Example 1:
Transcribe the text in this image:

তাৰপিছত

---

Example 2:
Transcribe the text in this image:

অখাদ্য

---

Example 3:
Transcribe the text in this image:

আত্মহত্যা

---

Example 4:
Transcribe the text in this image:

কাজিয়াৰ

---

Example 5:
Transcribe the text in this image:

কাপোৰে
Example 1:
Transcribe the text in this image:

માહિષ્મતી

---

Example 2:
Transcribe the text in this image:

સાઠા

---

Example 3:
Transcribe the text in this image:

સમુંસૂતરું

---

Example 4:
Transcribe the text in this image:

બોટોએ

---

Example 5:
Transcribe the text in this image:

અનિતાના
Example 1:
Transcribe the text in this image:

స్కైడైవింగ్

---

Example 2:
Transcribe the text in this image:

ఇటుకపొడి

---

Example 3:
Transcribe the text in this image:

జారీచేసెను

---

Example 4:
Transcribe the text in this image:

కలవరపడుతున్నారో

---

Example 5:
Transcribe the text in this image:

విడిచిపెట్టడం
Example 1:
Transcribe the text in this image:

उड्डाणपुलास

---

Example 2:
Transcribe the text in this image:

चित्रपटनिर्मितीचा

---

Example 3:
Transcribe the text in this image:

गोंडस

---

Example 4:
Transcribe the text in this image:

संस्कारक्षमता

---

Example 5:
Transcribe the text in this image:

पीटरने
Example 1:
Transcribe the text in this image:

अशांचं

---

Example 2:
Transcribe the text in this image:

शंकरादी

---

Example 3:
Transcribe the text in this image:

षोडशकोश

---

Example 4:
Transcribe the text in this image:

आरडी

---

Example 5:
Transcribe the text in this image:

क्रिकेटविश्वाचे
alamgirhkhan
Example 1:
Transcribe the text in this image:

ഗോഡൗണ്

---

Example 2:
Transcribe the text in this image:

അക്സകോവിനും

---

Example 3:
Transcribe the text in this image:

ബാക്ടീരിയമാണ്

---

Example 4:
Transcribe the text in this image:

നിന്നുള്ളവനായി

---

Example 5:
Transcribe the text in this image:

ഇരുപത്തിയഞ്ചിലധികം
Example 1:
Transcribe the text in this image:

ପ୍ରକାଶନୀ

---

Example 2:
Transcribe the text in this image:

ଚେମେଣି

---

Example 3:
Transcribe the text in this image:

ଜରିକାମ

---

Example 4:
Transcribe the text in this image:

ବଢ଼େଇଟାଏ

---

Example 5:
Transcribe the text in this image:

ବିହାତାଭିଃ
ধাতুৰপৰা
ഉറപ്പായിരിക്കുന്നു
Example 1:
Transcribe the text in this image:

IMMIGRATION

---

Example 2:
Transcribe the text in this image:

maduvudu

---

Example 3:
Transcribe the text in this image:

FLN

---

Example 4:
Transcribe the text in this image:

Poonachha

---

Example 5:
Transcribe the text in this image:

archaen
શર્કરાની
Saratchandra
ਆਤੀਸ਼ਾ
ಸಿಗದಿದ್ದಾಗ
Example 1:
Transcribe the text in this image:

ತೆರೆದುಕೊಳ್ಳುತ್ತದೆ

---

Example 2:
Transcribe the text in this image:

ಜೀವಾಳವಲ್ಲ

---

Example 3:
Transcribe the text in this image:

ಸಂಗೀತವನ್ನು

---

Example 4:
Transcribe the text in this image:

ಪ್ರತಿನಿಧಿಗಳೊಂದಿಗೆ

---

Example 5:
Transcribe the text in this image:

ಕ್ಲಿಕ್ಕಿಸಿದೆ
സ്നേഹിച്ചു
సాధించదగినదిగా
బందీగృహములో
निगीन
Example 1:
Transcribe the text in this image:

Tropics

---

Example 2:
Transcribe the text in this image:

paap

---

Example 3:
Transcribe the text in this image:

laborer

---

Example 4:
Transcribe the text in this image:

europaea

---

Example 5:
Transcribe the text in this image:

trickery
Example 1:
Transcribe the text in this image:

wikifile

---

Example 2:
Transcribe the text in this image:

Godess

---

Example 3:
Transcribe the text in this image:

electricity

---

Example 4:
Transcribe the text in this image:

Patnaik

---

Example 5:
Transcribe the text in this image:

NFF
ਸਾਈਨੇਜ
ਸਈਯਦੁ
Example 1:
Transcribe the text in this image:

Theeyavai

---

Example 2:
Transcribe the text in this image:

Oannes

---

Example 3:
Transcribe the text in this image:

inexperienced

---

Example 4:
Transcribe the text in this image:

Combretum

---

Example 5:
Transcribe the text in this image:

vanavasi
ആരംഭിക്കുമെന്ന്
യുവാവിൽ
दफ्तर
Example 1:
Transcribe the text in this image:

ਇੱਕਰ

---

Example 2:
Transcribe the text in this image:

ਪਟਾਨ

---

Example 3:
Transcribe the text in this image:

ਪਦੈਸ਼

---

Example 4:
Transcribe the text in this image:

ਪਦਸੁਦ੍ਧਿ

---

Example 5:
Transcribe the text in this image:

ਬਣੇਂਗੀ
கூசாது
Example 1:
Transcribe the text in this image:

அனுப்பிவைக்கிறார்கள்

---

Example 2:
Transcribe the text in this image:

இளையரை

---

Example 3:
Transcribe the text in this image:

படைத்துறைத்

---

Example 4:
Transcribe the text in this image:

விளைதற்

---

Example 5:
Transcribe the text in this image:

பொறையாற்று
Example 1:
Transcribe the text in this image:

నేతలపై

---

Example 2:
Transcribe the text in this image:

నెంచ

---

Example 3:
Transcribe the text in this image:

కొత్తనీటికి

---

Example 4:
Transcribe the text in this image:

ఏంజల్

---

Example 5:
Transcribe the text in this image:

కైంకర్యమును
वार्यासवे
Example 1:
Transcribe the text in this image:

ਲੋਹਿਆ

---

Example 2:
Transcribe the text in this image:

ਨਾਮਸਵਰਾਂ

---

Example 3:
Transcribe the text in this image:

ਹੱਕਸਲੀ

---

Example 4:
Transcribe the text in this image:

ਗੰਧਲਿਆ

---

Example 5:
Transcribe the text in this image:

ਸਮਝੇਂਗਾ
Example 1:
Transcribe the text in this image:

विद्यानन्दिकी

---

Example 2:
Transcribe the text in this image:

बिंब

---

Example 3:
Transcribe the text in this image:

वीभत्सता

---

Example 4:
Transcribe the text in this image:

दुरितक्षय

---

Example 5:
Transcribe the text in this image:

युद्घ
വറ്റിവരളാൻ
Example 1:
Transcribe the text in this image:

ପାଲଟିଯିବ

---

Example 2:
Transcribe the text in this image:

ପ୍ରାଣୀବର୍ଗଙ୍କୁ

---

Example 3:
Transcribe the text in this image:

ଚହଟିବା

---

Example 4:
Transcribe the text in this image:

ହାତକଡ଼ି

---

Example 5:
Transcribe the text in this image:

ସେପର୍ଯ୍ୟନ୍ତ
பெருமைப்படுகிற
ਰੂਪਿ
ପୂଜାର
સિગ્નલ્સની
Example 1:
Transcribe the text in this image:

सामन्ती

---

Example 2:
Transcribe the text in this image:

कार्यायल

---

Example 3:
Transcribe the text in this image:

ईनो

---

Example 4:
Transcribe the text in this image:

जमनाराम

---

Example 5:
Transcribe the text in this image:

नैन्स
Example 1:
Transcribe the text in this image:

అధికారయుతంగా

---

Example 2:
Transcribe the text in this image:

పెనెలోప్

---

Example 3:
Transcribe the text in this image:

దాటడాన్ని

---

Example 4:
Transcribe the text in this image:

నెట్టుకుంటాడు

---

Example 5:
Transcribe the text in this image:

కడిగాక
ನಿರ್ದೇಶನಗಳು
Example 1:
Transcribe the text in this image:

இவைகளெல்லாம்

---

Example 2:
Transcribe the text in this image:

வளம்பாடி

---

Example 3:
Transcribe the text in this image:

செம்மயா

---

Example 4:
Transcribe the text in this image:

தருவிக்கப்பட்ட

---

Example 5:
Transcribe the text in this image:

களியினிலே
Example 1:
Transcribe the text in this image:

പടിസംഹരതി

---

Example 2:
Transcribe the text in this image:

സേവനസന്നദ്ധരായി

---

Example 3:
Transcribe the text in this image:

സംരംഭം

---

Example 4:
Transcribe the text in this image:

• [SHORT EXERCISE]: Return, word for word, the stretch of the data above from its first line through the line containing "നിന്നുള്ളവനായി", including both of those lines.

• [WRITTEN SOLUTION]:
Example 1:
Transcribe the text in this image:

তাৰপিছত

---

Example 2:
Transcribe the text in this image:

অখাদ্য

---

Example 3:
Transcribe the text in this image:

আত্মহত্যা

---

Example 4:
Transcribe the text in this image:

কাজিয়াৰ

---

Example 5:
Transcribe the text in this image:

কাপোৰে
Example 1:
Transcribe the text in this image:

માહિષ્મતી

---

Example 2:
Transcribe the text in this image:

સાઠા

---

Example 3:
Transcribe the text in this image:

સમુંસૂતરું

---

Example 4:
Transcribe the text in this image:

બોટોએ

---

Example 5:
Transcribe the text in this image:

અનિતાના
Example 1:
Transcribe the text in this image:

స్కైడైవింగ్

---

Example 2:
Transcribe the text in this image:

ఇటుకపొడి

---

Example 3:
Transcribe the text in this image:

జారీచేసెను

---

Example 4:
Transcribe the text in this image:

కలవరపడుతున్నారో

---

Example 5:
Transcribe the text in this image:

విడిచిపెట్టడం
Example 1:
Transcribe the text in this image:

उड्डाणपुलास

---

Example 2:
Transcribe the text in this image:

चित्रपटनिर्मितीचा

---

Example 3:
Transcribe the text in this image:

गोंडस

---

Example 4:
Transcribe the text in this image:

संस्कारक्षमता

---

Example 5:
Transcribe the text in this image:

पीटरने
Example 1:
Transcribe the text in this image:

अशांचं

---

Example 2:
Transcribe the text in this image:

शंकरादी

---

Example 3:
Transcribe the text in this image:

षोडशकोश

---

Example 4:
Transcribe the text in this image:

आरडी

---

Example 5:
Transcribe the text in this image:

क्रिकेटविश्वाचे
alamgirhkhan
Example 1:
Transcribe the text in this image:

ഗോഡൗണ്

---

Example 2:
Transcribe the text in this image:

അക്സകോവിനും

---

Example 3:
Transcribe the text in this image:

ബാക്ടീരിയമാണ്

---

Example 4:
Transcribe the text in this image:

നിന്നുള്ളവനായി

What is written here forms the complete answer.